SHORT EXERCISE 1
In the text on getting around Jordan, which airport does the domestic flight between Amman and Aqaba leave from?

TEXT PROVIDED
• • •
The only domestic route is the daily flight between Amman and Aqaba which is flown by a subsidiary company of the national airline Royal Jordan. Note that the flight is not from the international airport, but the smaller Marka airport.

Bus

The national bus company Jett operates a number of domestic routes criss-crossing Jordan, as well as a few international routes, among others to Baghdad, Jeddah and Riyadh. The buses are cheap, but not very fast, and it can be difficult get a seat.

Trains

The only train connection in Jordan is between Amman and Damascus, but is not very regular. In neither Jordan nor Syria are the train stations found anywhere near the capital city-centres.
• • •
THE DATA
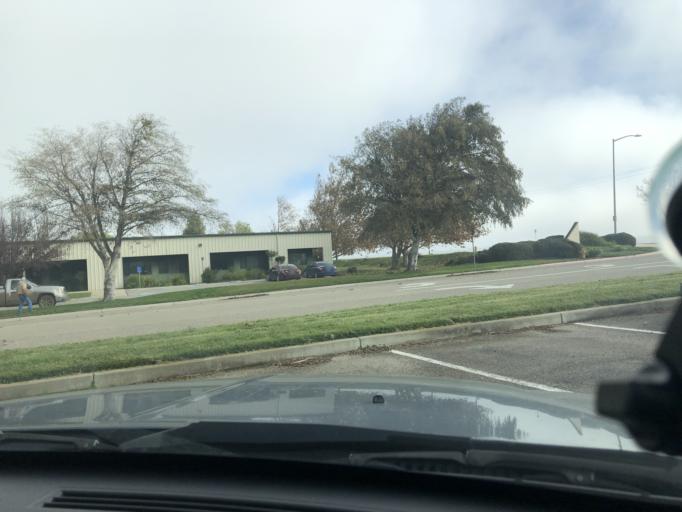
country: US
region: California
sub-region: Monterey County
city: King City
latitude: 36.2207
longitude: -121.1205
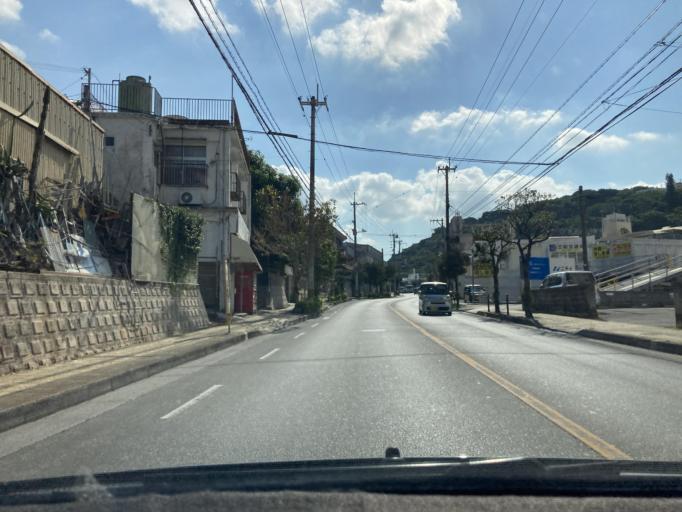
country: JP
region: Okinawa
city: Naha-shi
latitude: 26.2153
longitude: 127.7127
• • •
SHORT EXERCISE 2
Replace "latitude" with "lat" in the listing lines from the one containing "region: California" through the end of the listing, inclusive, and change nothing else. Give only those lines, without the pictures.

RESPONSE 1
The smaller Marka airport, not the international airport.

RESPONSE 2
region: California
sub-region: Monterey County
city: King City
lat: 36.2207
longitude: -121.1205
country: JP
region: Okinawa
city: Naha-shi
lat: 26.2153
longitude: 127.7127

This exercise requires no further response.